Further Study: “The Atonement, Part II—High-Priestly Application of Atoning future_studySacrifice,” pp. 680–692, in Appendix C of The SDA Bible Commentary, vol. 7A.

“Step away from Satan’s voice and from acting his will, and stand by the side of Jesus, possessing his attributes, the possessor of keen and tender sensibilities, who can make the cause of afflicted, suffering ones his own. The man who has had much forgiven will love much. Jesus is a compassionate intercessor, a merciful and faithful high priest. He, the Majesty of heaven–the King of glory—can look upon finite man, subject to the temptations of Satan, knowing that he has felt the power of Satan’s wiles.”—Ellen G. White, Christian Education, p. 160.
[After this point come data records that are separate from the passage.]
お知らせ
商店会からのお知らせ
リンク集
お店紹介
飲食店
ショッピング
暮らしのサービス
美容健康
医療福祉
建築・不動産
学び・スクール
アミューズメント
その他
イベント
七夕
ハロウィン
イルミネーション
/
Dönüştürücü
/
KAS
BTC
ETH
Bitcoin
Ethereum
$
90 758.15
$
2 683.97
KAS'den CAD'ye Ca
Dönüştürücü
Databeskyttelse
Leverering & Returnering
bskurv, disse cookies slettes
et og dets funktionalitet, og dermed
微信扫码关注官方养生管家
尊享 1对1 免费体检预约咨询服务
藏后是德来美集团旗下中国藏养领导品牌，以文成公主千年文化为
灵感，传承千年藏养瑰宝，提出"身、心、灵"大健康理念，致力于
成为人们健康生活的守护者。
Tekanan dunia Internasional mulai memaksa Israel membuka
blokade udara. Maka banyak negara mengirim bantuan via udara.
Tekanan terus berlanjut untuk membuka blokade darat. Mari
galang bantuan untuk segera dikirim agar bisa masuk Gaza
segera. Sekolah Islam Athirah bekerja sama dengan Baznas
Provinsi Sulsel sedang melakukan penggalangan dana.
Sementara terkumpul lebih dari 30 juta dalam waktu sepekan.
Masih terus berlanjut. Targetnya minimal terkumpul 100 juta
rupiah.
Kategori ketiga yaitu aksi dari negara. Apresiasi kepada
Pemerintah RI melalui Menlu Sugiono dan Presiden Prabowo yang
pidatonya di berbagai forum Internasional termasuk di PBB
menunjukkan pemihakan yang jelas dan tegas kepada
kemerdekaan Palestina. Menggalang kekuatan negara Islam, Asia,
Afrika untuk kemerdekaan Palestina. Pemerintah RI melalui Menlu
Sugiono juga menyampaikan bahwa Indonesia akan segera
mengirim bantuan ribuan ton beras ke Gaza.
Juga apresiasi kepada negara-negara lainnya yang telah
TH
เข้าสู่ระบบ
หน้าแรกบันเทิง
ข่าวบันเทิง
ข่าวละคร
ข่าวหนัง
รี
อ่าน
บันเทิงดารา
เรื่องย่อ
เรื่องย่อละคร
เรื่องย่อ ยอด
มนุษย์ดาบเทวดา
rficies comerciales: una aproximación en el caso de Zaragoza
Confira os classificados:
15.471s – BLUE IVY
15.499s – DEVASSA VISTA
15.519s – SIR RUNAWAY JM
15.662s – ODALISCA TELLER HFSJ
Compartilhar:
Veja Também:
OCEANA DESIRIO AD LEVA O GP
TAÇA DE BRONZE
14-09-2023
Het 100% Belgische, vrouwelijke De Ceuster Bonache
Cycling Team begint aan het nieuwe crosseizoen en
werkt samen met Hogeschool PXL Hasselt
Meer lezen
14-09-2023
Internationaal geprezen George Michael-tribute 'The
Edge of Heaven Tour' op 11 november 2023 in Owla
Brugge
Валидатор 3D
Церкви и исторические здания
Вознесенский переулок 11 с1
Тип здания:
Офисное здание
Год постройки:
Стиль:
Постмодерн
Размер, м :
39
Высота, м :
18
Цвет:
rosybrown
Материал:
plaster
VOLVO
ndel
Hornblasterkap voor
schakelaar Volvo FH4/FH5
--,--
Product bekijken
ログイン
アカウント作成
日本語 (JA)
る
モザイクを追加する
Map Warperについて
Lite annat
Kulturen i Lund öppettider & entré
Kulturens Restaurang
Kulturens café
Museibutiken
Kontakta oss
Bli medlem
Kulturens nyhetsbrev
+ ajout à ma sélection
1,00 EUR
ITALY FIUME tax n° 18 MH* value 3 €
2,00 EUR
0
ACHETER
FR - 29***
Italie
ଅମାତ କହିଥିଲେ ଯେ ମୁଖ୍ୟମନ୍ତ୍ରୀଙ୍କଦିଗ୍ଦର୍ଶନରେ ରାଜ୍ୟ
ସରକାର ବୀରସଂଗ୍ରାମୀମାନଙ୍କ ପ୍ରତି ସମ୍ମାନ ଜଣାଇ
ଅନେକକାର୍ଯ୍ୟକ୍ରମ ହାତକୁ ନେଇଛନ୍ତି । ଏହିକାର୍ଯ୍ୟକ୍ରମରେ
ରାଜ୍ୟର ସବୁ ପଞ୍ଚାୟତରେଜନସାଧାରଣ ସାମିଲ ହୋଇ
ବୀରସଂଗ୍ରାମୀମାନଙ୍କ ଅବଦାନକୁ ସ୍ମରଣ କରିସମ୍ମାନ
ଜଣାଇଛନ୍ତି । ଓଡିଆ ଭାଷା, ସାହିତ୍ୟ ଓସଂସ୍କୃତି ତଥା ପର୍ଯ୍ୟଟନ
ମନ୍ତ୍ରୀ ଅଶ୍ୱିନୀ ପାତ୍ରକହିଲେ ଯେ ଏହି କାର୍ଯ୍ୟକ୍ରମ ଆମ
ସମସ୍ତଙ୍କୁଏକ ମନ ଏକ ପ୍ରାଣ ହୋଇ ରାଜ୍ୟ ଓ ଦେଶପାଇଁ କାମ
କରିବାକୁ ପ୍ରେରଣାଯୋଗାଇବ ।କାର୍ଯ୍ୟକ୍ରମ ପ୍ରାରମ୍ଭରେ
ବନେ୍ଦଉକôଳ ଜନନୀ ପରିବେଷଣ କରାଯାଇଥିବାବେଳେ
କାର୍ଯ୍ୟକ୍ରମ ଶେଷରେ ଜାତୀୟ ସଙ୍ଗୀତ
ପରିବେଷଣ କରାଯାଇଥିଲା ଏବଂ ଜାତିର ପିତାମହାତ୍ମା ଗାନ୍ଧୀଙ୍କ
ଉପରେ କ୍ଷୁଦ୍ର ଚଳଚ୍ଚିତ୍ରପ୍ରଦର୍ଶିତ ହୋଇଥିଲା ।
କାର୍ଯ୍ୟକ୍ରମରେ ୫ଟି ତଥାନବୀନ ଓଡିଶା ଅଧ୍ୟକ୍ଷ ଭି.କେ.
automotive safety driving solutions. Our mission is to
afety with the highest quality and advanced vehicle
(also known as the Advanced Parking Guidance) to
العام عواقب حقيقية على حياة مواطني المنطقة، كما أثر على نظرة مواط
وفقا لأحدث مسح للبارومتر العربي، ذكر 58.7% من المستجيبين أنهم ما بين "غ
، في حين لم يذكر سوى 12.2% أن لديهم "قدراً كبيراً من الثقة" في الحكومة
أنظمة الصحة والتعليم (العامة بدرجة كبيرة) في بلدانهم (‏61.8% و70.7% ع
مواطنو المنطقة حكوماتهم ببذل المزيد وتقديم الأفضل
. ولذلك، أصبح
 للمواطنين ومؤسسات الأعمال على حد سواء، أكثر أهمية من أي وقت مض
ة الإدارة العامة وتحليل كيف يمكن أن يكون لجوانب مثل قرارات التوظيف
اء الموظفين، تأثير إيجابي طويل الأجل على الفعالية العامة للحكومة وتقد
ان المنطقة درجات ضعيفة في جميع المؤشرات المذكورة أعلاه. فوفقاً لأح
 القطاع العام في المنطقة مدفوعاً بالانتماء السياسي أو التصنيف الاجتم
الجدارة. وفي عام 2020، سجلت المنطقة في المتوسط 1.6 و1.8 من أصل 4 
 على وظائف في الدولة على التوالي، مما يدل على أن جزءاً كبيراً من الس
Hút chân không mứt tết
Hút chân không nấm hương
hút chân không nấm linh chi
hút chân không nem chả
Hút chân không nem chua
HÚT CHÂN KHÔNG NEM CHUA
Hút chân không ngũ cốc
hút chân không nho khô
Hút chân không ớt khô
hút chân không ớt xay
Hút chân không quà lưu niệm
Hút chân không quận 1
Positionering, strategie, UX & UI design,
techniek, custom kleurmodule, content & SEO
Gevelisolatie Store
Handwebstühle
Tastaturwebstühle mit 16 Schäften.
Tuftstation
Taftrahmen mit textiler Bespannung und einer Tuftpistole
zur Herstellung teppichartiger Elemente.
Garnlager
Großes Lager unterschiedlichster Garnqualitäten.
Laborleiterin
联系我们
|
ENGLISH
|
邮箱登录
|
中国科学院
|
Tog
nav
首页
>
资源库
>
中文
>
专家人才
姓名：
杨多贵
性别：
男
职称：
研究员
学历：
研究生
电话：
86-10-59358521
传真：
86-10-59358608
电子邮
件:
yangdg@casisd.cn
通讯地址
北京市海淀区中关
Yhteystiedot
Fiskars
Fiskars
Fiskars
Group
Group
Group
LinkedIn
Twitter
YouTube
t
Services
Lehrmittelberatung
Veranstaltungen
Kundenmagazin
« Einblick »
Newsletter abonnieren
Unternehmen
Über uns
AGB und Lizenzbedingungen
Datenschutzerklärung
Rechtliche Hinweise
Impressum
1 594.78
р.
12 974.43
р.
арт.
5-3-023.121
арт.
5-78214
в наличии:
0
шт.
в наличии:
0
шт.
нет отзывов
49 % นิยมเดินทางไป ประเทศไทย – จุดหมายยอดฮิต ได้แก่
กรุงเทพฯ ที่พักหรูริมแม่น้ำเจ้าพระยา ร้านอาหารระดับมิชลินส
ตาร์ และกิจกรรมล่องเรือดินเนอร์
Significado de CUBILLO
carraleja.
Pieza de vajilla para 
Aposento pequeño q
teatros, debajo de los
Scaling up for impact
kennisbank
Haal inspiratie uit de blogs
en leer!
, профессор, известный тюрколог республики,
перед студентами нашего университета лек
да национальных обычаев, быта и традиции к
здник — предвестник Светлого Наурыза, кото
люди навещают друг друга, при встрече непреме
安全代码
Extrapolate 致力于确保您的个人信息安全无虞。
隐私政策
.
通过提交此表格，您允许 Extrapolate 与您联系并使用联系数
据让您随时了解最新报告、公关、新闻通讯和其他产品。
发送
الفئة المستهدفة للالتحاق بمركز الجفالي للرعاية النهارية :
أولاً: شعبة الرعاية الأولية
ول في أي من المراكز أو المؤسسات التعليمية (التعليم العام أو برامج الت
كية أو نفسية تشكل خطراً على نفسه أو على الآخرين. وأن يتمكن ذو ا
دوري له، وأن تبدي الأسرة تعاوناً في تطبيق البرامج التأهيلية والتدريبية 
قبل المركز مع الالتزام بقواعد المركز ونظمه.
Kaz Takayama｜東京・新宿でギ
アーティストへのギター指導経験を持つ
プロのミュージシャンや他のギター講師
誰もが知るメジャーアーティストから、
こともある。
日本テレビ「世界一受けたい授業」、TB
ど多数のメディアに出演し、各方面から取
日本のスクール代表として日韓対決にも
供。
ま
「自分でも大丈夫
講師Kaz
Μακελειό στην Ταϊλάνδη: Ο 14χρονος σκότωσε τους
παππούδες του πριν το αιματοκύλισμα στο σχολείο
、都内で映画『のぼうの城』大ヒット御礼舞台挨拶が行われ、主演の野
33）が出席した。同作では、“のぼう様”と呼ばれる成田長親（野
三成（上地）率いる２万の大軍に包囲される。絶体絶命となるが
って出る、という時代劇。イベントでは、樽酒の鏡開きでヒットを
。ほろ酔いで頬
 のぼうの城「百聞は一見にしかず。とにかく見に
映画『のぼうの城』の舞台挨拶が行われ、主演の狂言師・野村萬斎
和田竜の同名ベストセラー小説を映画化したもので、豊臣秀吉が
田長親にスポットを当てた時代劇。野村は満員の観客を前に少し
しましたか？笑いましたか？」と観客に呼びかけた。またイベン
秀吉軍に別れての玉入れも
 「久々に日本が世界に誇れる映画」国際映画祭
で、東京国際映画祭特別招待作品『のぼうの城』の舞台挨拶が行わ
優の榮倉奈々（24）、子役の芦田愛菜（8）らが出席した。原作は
“The conscience can be freed from condemnation. Through faith in His blood, all may be made perfect in Christ Jesus. Thank God that we are not dealing with impossibilities. We may claim sanctification. We may enjoy the favor of God. We are not to be anxious about what Christ and God think of us, but about what God thinks of Christ, our Substitute.”—Ellen G. White, Selected Messages, book 2, pp. 32, 33.

Discussion Questions:

  • Read Hebrews 2:17. Why was it necessary for Jesus to become human and to suffer before He could become our High Priest?
  • Dwell on the final Ellen G. White quote listed above. Look especially at the line: “We are not to be anxious about what Christ and God think of us, but about what God thinks of Christ, our Substitute.” How does this help us to understand what comes before, when she talks about being “made perfect in Christ Jesus”?
  • Our High Priest, Jesus Christ, is the Surety of our salvation, and He administers the effects and benefits of His sacrifice and blood. With Him on our side, we have nothing to fear. How can we take these wonderful truths, so powerfully expressed in the book of Hebrews, and apply them to ourselves, especially at times of great temptation?
  • The book of Hebrews is very clear that Jesus’ once-and-for-all sacrifice was all that was needed for dealing with sin. What should that tell us about any religious practice that claims to repeat this practice as a necessity for the forgiveness of sins?